L’anticorps muromonab CD3 est une immunoglobuline G monoclonale murine, dirigée contre l’antigène CD3 des lymphocytes T humains. Il est indiqué dans le traitement des rejets aigus corticorésistants. Ses effets indésirables fréquents et potentiellement sévères (tableau 2) ont considérablement limité son utilisation.
Le basiliximab est un anticorps monoclonal recombinant chimérique murin/humain dirigé contre la chaîne du récepteur de l’IL-2 (CD25) (figure 1). Il est utilisé (hors AMM) dans le traitement d’induction en transplantation cardiaque. Ses effets indésirables sont dominés par les réactions d’hypersensibilité.

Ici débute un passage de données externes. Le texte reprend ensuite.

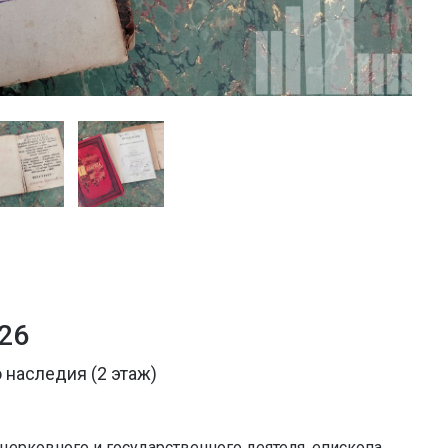
026
 наследия (2 этаж)
 церковного и государственного деятеля, епископа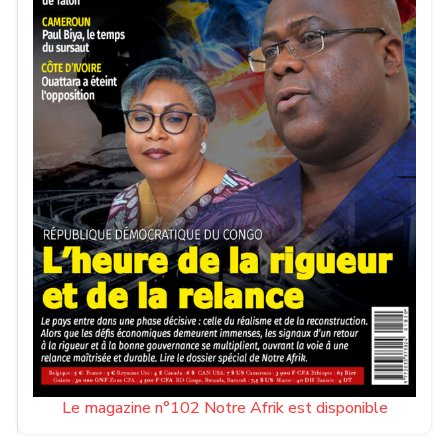
Le magazine n°102 Notre Afrik est disponible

Il est administré à doses fixes.
Perspectives dans les traitements immunosuppresseurs
L’optimisation des traitements repose sur la minimisation ou l’arrêt des drogues ayant le plus d’effets indésirables (corticoïdes, inhibiteurs de la calcineurine). L’arrêt des corticoïdes à distance de la greffe permet une réduction de la fréquence de certains effets indésirables métaboliques au prix d’une augmentation du risque de rejet aigu.
La minimisation des doses d’inhibiteurs de la calcineurine le plus souvent en prévention ou en traitement d’une insuffisance rénale est possible, grâce à une augmentation des doses de MMF ou à l’introduction d’un inhibiteur de mTOR. Les données disponibles ne permettent pas de recommander aujourd’hui en greffe cardiaque le remplacement tardif et a fortiori précoce des inhibiteurs de la calcineurine par les inhibiteurs de mTOR.
De nouveaux immunosuppresseurs avec des mécanismes d’action différents sont en cours de développement ou d’enregistrement. Ils pourraient être, quant à eux, une alternative aux combinaisons actuelles basées sur les inhibiteurs de la calcineurine.
Figure 2. Rejet grade 2R avec un infiltrat de cellules mononuclées associé à une nécrose myocytaire.
Figure 3. Rejet médié par les anticorps avec des dépôts de C4d dans les capillaires en immunofluorescence.